Entre nosotros, de la mano de algunas resoluciones de recursos de nulidad, y también en Iberoamérica, se venían presentando fricciones ocasionales, pero muy explícitas, de convivencia normativa entre Constitución y arbitraje. Hoy día, aunque no hayan terminado esas fricciones, puede entenderse ya muy despejado el camino, como, en el caso español, lo muestra la Sentencia del Tribunal Constitucional antes citada.

Los estudiosos han contemplado ese fenómeno de la normalización del arbitraje en Iberoamérica como una superación de una situación previa de cierta “hostilidad”.

Hay, claro está, excepciones que son atribuibles en general a los rebrotes que al amparo de radicalismos sociales recuperan los “patriotismos jurídicos”.

De esos “patriotismos jurisdiccionales” había y hay algunos ejemplos, que en el ámbito iberoamericano resultan, a veces, más explícitos.
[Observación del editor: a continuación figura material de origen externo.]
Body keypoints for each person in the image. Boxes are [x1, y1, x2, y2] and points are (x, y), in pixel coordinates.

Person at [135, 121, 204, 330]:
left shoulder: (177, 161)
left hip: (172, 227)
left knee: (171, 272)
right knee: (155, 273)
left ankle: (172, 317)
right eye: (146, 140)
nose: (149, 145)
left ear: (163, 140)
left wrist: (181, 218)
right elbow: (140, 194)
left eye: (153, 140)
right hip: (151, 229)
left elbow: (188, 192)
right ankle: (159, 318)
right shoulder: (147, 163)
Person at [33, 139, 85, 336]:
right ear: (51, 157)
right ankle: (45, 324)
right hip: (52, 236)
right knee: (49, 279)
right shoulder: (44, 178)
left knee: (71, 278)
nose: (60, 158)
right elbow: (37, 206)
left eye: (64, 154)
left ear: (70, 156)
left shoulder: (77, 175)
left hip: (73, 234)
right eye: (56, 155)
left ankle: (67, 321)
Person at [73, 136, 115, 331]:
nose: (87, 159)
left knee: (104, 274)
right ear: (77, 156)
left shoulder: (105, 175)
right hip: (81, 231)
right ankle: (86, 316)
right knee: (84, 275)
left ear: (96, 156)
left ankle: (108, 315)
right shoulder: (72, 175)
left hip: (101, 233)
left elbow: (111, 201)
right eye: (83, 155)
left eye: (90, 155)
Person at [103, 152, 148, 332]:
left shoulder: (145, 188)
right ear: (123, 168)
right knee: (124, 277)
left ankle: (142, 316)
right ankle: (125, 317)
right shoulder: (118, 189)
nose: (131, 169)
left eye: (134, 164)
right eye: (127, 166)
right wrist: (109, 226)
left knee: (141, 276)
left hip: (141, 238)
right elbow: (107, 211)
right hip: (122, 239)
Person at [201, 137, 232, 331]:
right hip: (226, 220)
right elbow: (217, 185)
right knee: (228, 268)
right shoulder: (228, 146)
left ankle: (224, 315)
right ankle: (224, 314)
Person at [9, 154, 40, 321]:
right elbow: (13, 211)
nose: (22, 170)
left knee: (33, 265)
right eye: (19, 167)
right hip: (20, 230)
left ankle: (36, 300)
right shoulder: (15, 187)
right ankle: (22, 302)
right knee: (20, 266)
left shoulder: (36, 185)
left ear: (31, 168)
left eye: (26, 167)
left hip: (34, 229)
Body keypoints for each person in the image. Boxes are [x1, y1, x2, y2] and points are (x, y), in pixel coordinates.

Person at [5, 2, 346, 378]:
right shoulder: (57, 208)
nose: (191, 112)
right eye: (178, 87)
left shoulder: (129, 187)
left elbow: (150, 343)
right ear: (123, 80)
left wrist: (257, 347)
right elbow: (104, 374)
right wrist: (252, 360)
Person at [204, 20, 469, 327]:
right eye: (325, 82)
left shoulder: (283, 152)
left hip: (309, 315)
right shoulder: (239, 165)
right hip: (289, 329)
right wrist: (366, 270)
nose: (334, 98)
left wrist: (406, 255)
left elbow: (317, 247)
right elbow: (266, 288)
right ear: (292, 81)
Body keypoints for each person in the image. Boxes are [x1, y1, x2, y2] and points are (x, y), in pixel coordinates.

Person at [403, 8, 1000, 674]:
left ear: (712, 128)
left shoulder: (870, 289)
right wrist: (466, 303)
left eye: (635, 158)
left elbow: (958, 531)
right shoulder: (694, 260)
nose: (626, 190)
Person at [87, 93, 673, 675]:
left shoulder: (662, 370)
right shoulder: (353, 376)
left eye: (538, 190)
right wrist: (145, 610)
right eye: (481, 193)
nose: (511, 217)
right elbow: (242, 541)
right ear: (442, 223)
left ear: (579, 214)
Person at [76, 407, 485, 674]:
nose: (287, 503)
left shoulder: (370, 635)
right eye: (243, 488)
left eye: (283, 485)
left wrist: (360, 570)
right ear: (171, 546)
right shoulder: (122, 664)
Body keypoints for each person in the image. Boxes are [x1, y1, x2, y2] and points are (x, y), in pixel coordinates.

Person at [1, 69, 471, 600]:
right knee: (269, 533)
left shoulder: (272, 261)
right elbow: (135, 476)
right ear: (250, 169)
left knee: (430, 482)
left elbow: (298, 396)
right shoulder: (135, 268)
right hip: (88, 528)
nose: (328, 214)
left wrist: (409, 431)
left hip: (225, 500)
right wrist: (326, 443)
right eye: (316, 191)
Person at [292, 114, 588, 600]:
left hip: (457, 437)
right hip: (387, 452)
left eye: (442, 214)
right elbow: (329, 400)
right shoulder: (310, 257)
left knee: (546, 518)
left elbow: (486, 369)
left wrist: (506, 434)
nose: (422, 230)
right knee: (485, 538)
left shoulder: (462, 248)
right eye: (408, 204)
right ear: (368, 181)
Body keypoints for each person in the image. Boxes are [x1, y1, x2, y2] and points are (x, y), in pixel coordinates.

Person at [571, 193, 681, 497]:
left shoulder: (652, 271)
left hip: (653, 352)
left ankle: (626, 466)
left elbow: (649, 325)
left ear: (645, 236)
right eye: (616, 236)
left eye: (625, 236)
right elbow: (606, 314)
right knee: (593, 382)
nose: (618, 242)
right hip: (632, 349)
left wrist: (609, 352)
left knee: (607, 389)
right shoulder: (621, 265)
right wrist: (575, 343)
En general son fenómenos de sentido proteccionista, quizás porque sus operadores y sus economías sienten cierta orfandad frente a expansionismos foráneos más poderosos. Países que fueron exportadores de materias primas y monocultivos económicos están ahora necesitados de inversión extranjera y preocupados por el poderío dominante de los inversionistas.

Pero ya se vienen superando esas prevenciones. En general puede decirse que el marco normativo del arbitraje no es invasivo, puesto que a partir de la Ley Modelo (UNCITRAL. 2106/1985) y de las Leyes Nacionales, lo verdaderamente imperativo no es otra cosa que la contundencia de la voluntad de las partes de someter la solución de la controversia a arbitraje bajo los principios de audiencia, contradicción e igualdad de armas que recogen todas las leyes de arbitraje de cada uno de nuestros países.

Esa claridad queda a veces difuminada por la existencia de un llamado soft law medio “codificado” que pretende ser “indicativo” y que a mi juicio no puede crear la sombra “regulatoria” de un derecho que no lo es por carecer de la imperatividad esencial de las normas jurídicas.

Para resolver conflictos en derecho ha de aplicarse éste. Y sus parámetros de interpretación contienen suficientes elementos de corrección del summun ius summa iniuria como para no tener que recurrir al “cuasi derecho”, sospechoso de la existencia “cuasi poderes” normativos no sujetos a control.

A partir de todas estas convicciones las organizaciones profesionales de juristas y empresarios de Iberoamérica han desarrollado a lo largo de los años la creación del Centro Iberoamericano de Arbitraje (CIAR). A través de la Secretaría General Iberoamericana (SEGIB) los Jefes de Estado y de Gobierno reunidos en las Cumbres Iberoamericana han apoyado esta iniciativa de la sociedad civil que, a su vez, cuenta con el respaldo de la Conferencia de Ministros de Justicia de los Países Iberoamericanos (COMJIB). El CIAR concurre con fuerza y con vigor para poner a disposición de los operadores iberoamericanos un arbitraje asequible en lo económico, entendible en el lenguaje y en los contenidos jurídicos, cercano, seguro y exigente en cuanto a calidad.